WHAT IS BEING ASKED:
Reproduce the lines from the first one through the line containing "Лечитесь сейчас, платите потом — 0% рассрочка", inclusive, substituting "Programming Notes" for "Computer Notes" and leaving everything else unchanged.

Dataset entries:
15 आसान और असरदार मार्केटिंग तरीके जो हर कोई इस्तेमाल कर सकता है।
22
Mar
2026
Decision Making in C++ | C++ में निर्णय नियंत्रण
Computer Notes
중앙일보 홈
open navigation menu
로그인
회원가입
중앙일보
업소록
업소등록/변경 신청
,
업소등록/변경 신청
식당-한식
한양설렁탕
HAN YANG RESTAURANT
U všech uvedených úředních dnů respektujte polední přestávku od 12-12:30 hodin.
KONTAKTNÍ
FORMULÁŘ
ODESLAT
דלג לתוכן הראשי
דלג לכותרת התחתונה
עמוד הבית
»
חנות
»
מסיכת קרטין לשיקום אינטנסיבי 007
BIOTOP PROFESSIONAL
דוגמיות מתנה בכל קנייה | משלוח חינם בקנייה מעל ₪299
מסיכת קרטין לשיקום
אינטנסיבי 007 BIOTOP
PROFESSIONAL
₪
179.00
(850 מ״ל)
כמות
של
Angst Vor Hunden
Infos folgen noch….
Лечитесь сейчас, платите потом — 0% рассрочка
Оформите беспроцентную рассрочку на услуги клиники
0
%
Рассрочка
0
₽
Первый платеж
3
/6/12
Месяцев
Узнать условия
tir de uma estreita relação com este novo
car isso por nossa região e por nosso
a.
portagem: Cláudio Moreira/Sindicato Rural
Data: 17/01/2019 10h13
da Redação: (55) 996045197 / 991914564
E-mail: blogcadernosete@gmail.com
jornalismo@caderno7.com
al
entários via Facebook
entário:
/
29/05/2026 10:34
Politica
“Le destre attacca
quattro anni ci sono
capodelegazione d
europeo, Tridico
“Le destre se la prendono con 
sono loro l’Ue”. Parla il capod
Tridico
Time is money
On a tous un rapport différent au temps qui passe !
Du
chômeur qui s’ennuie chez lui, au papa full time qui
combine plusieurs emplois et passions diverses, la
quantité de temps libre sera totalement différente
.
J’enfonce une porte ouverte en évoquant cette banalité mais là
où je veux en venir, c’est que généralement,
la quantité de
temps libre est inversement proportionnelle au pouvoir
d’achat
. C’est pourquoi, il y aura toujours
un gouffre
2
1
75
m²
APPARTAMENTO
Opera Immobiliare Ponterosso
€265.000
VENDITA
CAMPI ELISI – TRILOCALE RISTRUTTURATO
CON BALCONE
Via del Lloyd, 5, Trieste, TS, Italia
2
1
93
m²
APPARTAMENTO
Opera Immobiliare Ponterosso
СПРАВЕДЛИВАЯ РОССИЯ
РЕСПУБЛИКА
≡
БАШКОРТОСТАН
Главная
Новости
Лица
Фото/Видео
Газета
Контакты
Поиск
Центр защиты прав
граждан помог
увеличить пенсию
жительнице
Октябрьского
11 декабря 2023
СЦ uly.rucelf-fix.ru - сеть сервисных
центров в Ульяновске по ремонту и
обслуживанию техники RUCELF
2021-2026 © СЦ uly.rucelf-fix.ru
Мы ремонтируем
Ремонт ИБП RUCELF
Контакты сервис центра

RESPONSE AREA:
15 आसान और असरदार मार्केटिंग तरीके जो हर कोई इस्तेमाल कर सकता है।
22
Mar
2026
Decision Making in C++ | C++ में निर्णय नियंत्रण
Programming Notes
중앙일보 홈
open navigation menu
로그인
회원가입
중앙일보
업소록
업소등록/변경 신청
,
업소등록/변경 신청
식당-한식
한양설렁탕
HAN YANG RESTAURANT
U všech uvedených úředních dnů respektujte polední přestávku od 12-12:30 hodin.
KONTAKTNÍ
FORMULÁŘ
ODESLAT
דלג לתוכן הראשי
דלג לכותרת התחתונה
עמוד הבית
»
חנות
»
מסיכת קרטין לשיקום אינטנסיבי 007
BIOTOP PROFESSIONAL
דוגמיות מתנה בכל קנייה | משלוח חינם בקנייה מעל ₪299
מסיכת קרטין לשיקום
אינטנסיבי 007 BIOTOP
PROFESSIONAL
₪
179.00
(850 מ״ל)
כמות
של
Angst Vor Hunden
Infos folgen noch….
Лечитесь сейчас, платите потом — 0% рассрочка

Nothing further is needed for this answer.